As long as every user has one address and every address belongs to one user, they should go in the same table (a 1-to-1 relationship). However, if users aren't required to enter addresses (an optional relationship) a separate table would be appropriate. Also, in the odd case that many users share the same address (e.g. they're convicts in the same prison), you have a 1-to-many relationship, in which case a separate table would be the way to go. EDIT: And yes, as someone pointed out in the comments, if users have multiple address (a 1-to-many the other way around), there should also be separate tables.
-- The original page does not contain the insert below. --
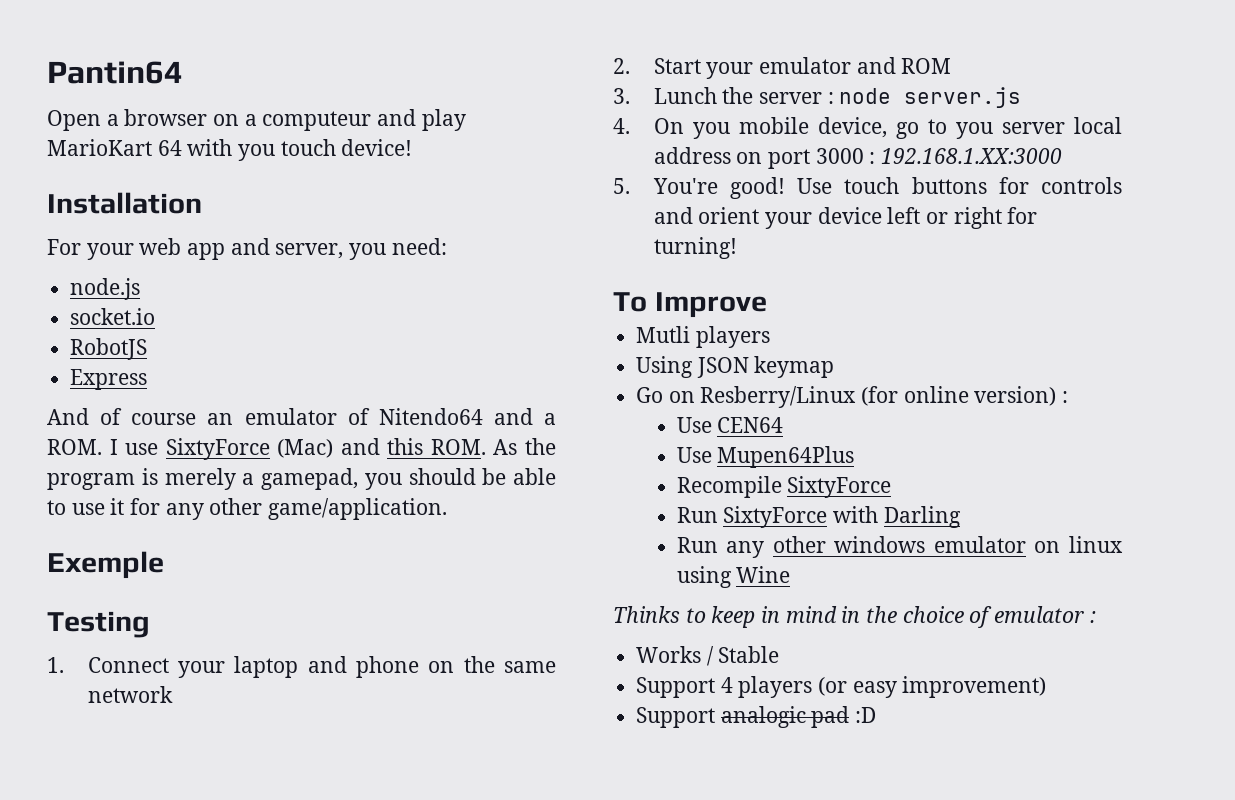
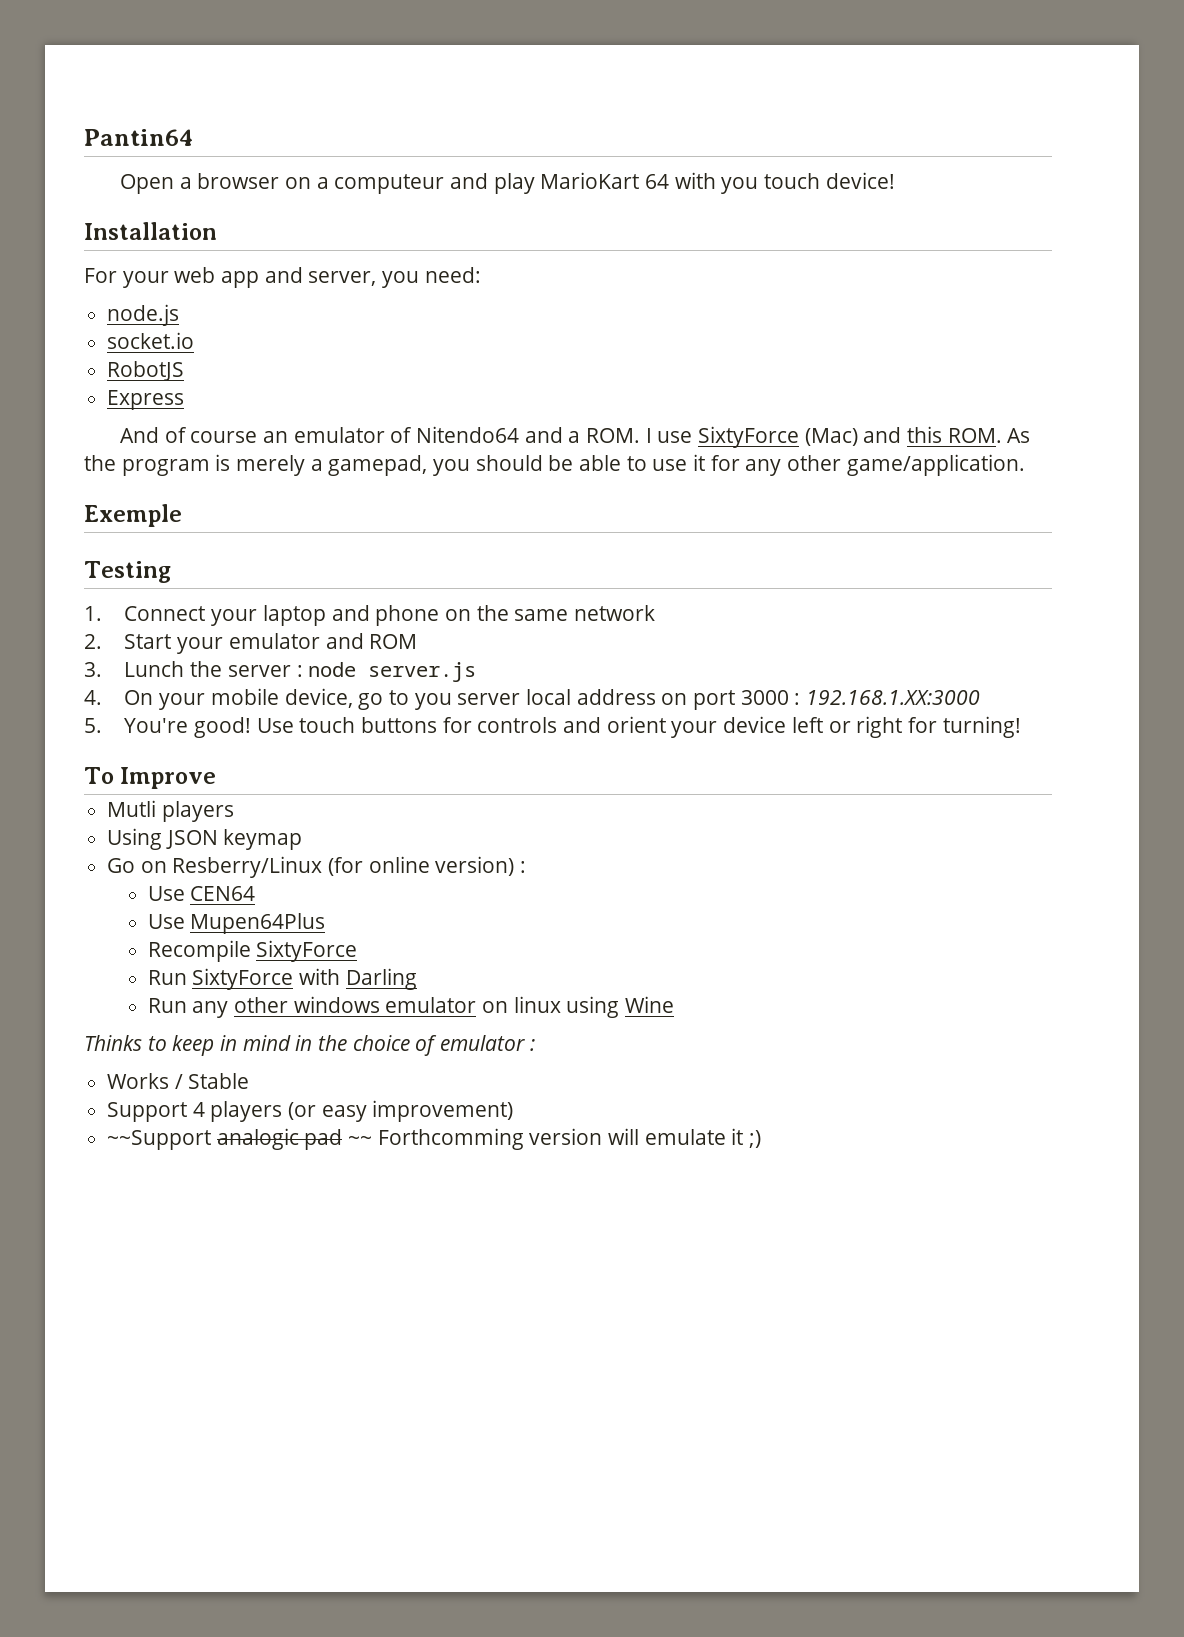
[692,122,730,139] you -> [159,693,206,710] your
[636,707,716,728] Support -> [107,1130,212,1150] ~~Support
[855,707,877,723] :D -> [348,1128,762,1150] ~~ Forthcomming version will emulate it ;)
Just as point that I think might help someone in this question, I once had a situation where I put addresses right in the user/site/company/etc tables because I thought, why would I ever need more than one address for them? Then after we completed everything it was brought to my attention by a different department that we needed the possibility of recording both a shipping address and a billing address.
The moral of the story is, this is a frequent requirement, so if you think you ever might want to record shipping and billing addresses, or can think of any other type of address you might want to record for a user, go ahead and put it in a separate table.
In today's age, I think phone numbers are a no brainer as well to be stored in a separate table. Everyone has mobile numbers, home numbers, work numbers, fax numbers, etc., and even if you only plan on asking for one, people will still put two in the field and separate them by a semi-colon (trust me). Just something else to consider in your database design.
the point is that if you imagine to have two addresses for the same user in the future, you should split now and have an address table with a FK pointing back to the users table.
P.S. Your table is missing an identity to be used as PK, something like Id or UserId or DataId, call it the way you want...
By adding them to separate table, you will have a easier time expanding your application if you decide to later. I generally have a simple user table with user_id or id, user_name, first_name, last_name, password, created_at & updated_at. I then have a profile table with the other info.
Its really all preference though.
You should never group two different types of data in a single table, period. The reason is if your application is intended to be used in production, sooner or later different use-cases will come which will need you to higher normalised table structure.
My recommendation - Adhere to SOLID principles even in DB design.